30th June 2020

Black Swan Plot

“the most powerful elements of emotional interest in Tragedy — Peripeteia or Reversal of the Situation, and Recognition scenes — are parts of the plot”

Reflect on the overall structure of the plot. Look back at a plot diagram. Consider the overall arc of the film. Does it follow the usual path of a tragedy? Does Nina experience peripeteia and anagnorisis as our other tragic heroes do? Provide a discussion on this- what is effective about the manipulation of these plot elements.

  • Nina doesn’t properly experience a true anagnorisis, however, it can be said that the audience does when they come to realise that Nina is seeing this and is, in fact, going insane. Nina never truly accepts that her eyes are deceiving her and therefore doesn’t acknowledge the crazy behaviour she displays. For example, when doing a lift during the live ballet due to her own struggles Nina’s partner drops her and afterwards, she puts the blame on the dancer. “It’s not my fault, he dropped me!”
  • Nina does experience partial elements of the tragic hero structure through her excessive pride and obsession with being perfect. Her inevitable downfall begins as Nina’s mental state progresses to become completely unstable until she is no longer able to distinguish between reality and her unnatural hallucinations.

Comment on the role of the subplot in this text. It is possibly more symbolic in Black Swan than any other text we have studied. What function does the subplot have in this film? Is it effective?

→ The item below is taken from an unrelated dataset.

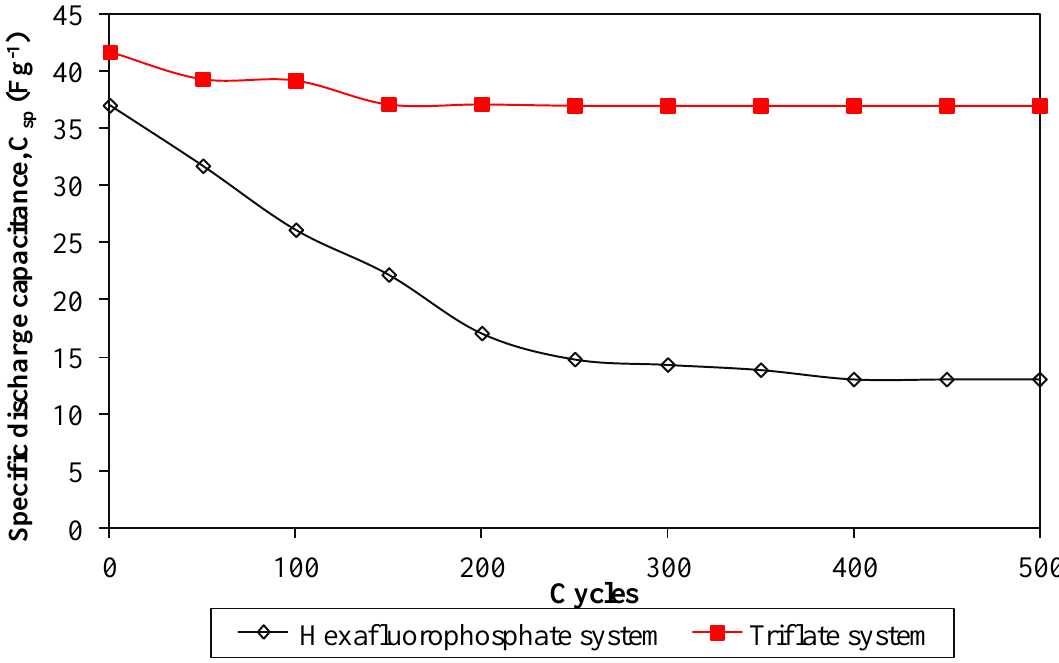
Figure 8. Specific capacitance of different ionic liquid-based biopolymer electrolyte systems over 500 cycles.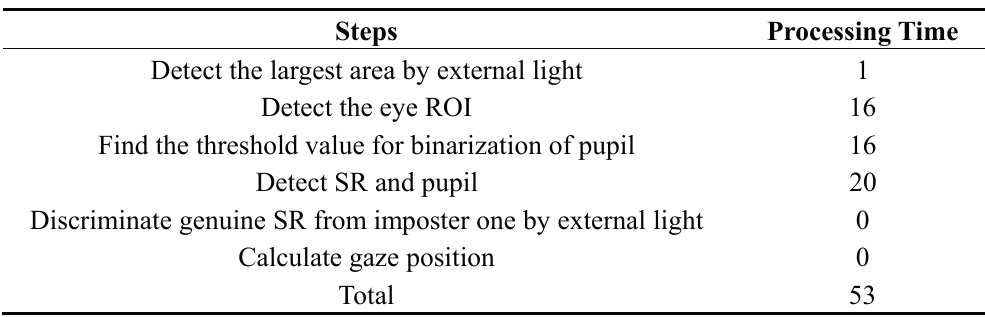
Table 7. Processing time of our method (unit:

  • The subplot in the Black Swan is the toxic relationship between Nina and her mother. Nina’s mother has severe control issues and believes Nina is not capable of functioning as an adult and therefore treats and cares for her as if she were a young child. It is also portrayed that Nina’s mother has a possible internal resentment towards Nina as she has the career that Nina’s mother wanted before she has a child and this means that she tries to live her dreams through Nina. Nina’s flaw is her desire to be perfect this could be because Nina’s mother is constantly pressuring her to essentially be the perfect ballerina, the perfect daughter and the perfect innocent girl – in order to prove to her mother that the sacrifice she made giving birth and raising Nina was worth it.
  • This subplot is significant as it shows the audience that Nina has not fully developed as a normal adult woman would. She has dormant repressed adult feelings that could cause her delicate innocent lifestyle to be corrupted. Nina was unable to experiment with her sexuality at the same rate and time as others the same age would have. The enormous pressure she felt from the role of the black swan causes Nina to release her sexual adult energy with no way to guide and experience that energy in a natural healthy way. Her obsession with being perfect causes a ridiculous desire to fulfil the black swan role and therefore eliminates the sweet childlike barrier that has been repressing Nina’s ‘dark side’ giving way to a whole other side of the world that Nina has never experienced before.